Cloud-native firewalls are the next step in network security

Network security is a foundational cybersecurity issue, and the rise of Secure Access Service Edge and security service edge are leading the shift of network security controls from on-premises to the cloud.

Network security occasionally gets a bad rap as a legacy technology. It can be overlooked compared to hotter growth areas, such as cloud and identity security. The truth is that the network security market has been undergoing a transformation for years and remains a foundational component of any cybersecurity program. The rise of SASE and SSE put a label on a well-established trend: the shift of on-premises controls to the cloud.

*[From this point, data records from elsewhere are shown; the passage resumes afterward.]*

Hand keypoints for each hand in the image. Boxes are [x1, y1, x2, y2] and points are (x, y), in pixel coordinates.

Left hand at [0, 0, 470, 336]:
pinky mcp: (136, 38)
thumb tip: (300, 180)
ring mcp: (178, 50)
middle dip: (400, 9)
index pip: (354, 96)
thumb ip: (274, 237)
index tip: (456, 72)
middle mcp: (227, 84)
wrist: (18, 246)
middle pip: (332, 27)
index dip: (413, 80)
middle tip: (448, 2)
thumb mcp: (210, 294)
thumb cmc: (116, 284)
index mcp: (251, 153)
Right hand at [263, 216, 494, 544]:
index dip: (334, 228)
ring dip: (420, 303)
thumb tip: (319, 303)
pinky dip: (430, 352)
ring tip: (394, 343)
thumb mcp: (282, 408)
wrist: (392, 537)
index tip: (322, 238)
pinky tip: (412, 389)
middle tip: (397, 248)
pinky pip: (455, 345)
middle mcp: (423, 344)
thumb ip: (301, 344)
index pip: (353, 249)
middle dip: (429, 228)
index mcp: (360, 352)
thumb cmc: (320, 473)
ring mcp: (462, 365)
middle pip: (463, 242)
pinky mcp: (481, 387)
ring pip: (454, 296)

In addition to shifting controls to the cloud, infrastructure in the cloud needs to be protected. Until recently, security teams have had two main network security options for protecting their cloud infrastructure, each with its own set of pros and cons:

1. Use firewall tools from the cloud service provider. Often favored by cloud teams and organizations born in the cloud, cloud service provider (CSP) firewalls offer ease of use due to native integrations with the CSP's infrastructure and management console. TechTarget's Enterprise Strategy Group research, "Network Security Trends in Hybrid Cloud Environments," found that 48% of organizations using CSP firewalls do so for ease of management, while 46% do so for ease of deployment.
   
   The security capabilities of these tools might not be up to par with what organizations are accustomed to using on premises. Firewall vendors have spent years optimizing intrusion detection systems, intrusion prevention systems, sandboxes and other advanced security options available on their firewalls. CSP offerings don't always provide the same type of functionality.

2. Use virtual instances of traditional on-premises firewalls. Virtual firewalls are often deployed by large, multi-cloud organizations that need to protect hybrid infrastructure across multiple CSPs. They help security teams extend what they're used to on premises to the cloud, which provides consistency from management and policy perspectives. Virtual firewalls also provide the same security capabilities as hardware firewalls, ensuring strong protection in the cloud.

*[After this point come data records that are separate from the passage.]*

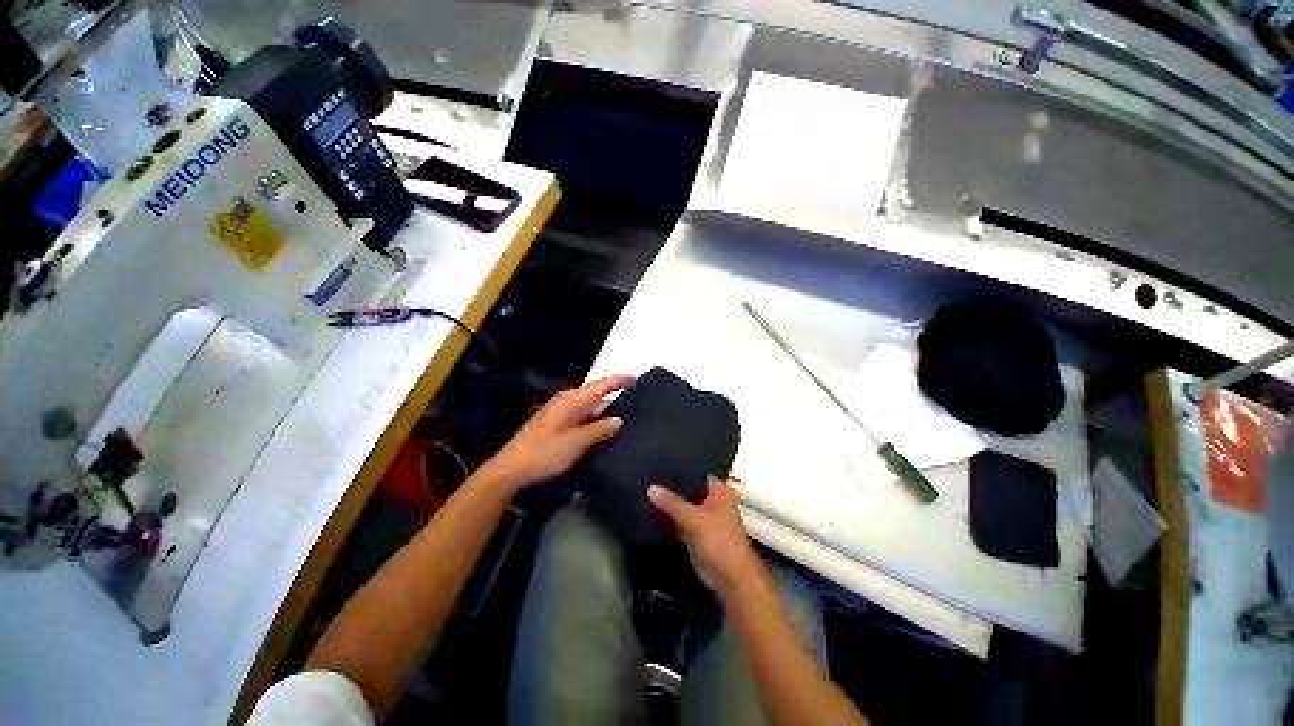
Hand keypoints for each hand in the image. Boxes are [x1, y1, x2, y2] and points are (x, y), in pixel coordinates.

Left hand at [482, 374, 634, 490]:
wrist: (511, 469)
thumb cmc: (545, 453)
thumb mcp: (577, 442)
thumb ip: (600, 429)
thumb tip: (619, 419)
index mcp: (572, 400)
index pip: (601, 385)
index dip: (619, 381)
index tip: (636, 379)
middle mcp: (566, 401)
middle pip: (596, 397)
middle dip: (614, 400)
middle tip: (636, 406)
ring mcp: (560, 412)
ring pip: (588, 409)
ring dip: (604, 414)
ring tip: (625, 421)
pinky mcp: (556, 423)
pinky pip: (581, 417)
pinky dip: (593, 422)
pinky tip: (603, 432)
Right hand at [648, 478, 763, 593]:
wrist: (730, 579)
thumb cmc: (719, 541)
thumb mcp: (694, 518)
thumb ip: (672, 503)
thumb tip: (650, 488)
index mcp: (719, 492)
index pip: (697, 473)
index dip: (681, 469)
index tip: (660, 463)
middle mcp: (712, 502)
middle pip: (689, 490)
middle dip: (672, 486)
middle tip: (649, 475)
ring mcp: (704, 519)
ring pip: (683, 507)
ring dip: (670, 504)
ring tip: (646, 490)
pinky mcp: (696, 536)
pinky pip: (679, 522)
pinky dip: (669, 520)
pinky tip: (651, 512)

Enterprise Strategy Group research found that 51% of security teams using virtual firewalls in the cloud do so for better alignment with their organization's structure and skills -- i.e., what they're used to. Unfortunately, this VM model is not natively integrated with the cloud infrastructure, making deployment and ongoing management more difficult. Administrators typically must deploy load balancers and manually add VMs as the environment grows, which somewhat negates the elasticity the cloud is supposed to provide.